When she went back into the kitchen, she told Oxford Gray, Junior, about the charms of the friendly house. He was greatly interested when he heard of the mantelpiece with the candlesticks with the swinging pendants.
‘I think maybe Miss Harvey wouldn’t like you to touch them,’ said Sally.
‘Miss Harvey!’ He spoke a little contemptuously. ‘Why should I do any more harm than you?’
So the kittens watched their chance, and one day they slipped through the door that was left partly open so that Miss Harvey could hear the telephone in the other part of the house.
Oxford Gray, Junior, hardly paused to look at anything in the other rooms. He did not care for the portraits of Miss Winifred’s ancestors.
‘They all have on such old-fashioned clothes,’ he said. ‘Our ancestors would look much more up-to-date.’
‘That is what I thought myself,’ said Sally.
Oxford and Sally went into the library where the candelabra stood on the mantelpiece.
‘There’ll be a candlestick for each of us to play with,’ said Sally.
Oxford thought it would be exciting to get to the mantelpiece ahead of Sally, and Sally wanted to get there first, so they had a mad race to the sofa and then they gave a jump that landed them on the mantelpiece. Alas! the mantelpiece was not wide enough for the pair of them, and the first thing they knew was that they had knocked one of the candlesticks off the mantelpiece and had tumbled off themselves and were lying on the floor with the ruins of the broken wax candles.

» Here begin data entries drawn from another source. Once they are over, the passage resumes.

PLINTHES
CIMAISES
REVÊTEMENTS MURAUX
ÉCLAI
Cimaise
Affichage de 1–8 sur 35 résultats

The kittens were very much frightened. Sally rushed under the sofa and Oxford Gray, Junior, took refuge under a chair.
Elvira, who was in the kitchen, heard the noise, and came in to see what had happened. They heard her step in the hall.

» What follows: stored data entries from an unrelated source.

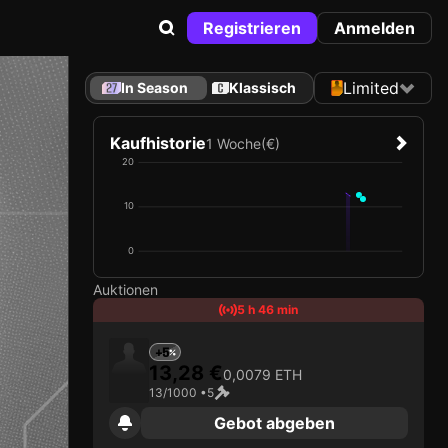
Registrieren
Anmelden
Limited
In Season
Klassisch
Kaufhistorie
1 Woche
(€)
20
10
0
Auktionen
5 h 46 min
+5
13,28 €
0,0079 ETH
13/1000 •
5
Gebot abgeben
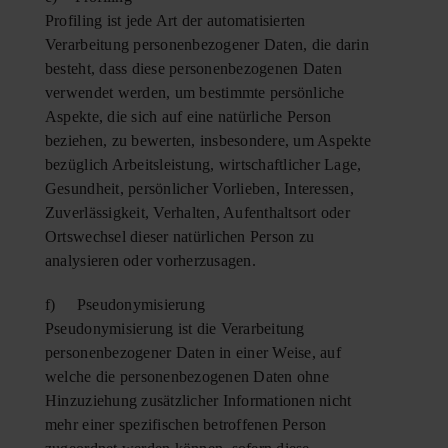
Profiling ist jede Art der automatisierten
Verarbeitung personenbezogener Daten, die darin
besteht, dass diese personenbezogenen Daten
verwendet werden, um bestimmte persönliche
Aspekte, die sich auf eine natürliche Person
beziehen, zu bewerten, insbesondere, um Aspekte
bezüglich Arbeitsleistung, wirtschaftlicher Lage,
Gesundheit, persönlicher Vorlieben, Interessen,
Zuverlässigkeit, Verhalten, Aufenthaltsort oder
Ortswechsel dieser natürlichen Person zu
analysieren oder vorherzusagen.
f) Pseudonymisierung
Pseudonymisierung ist die Verarbeitung
personenbezogener Daten in einer Weise, auf
welche die personenbezogenen Daten ohne
Hinzuziehung zusätzlicher Informationen nicht
mehr einer spezifischen betroffenen Person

‘If we are very quiet,’ said Sally, in her thought-transference language, ‘Elvira will never find us. She’ll think the candlestick just fell off of itself.’
‘For mercy sakes!’ said Elvira, as she saw the broken candles on the floor. ‘You little rascal, what have you been doing?’ and she fixed her eyes on Oxford Gray, Junior. ‘I suppose Sally is somewhere about. Oh, yes! there she is under the sofa.’
‘It wasn’t our fault,’ said Oxford. ‘It is just the fault of that old mantelpiece—it’s too narrow. Miss Winifred ought to have made her house more convenient for kittens.’
But, alas! Elvira couldn’t understand his language.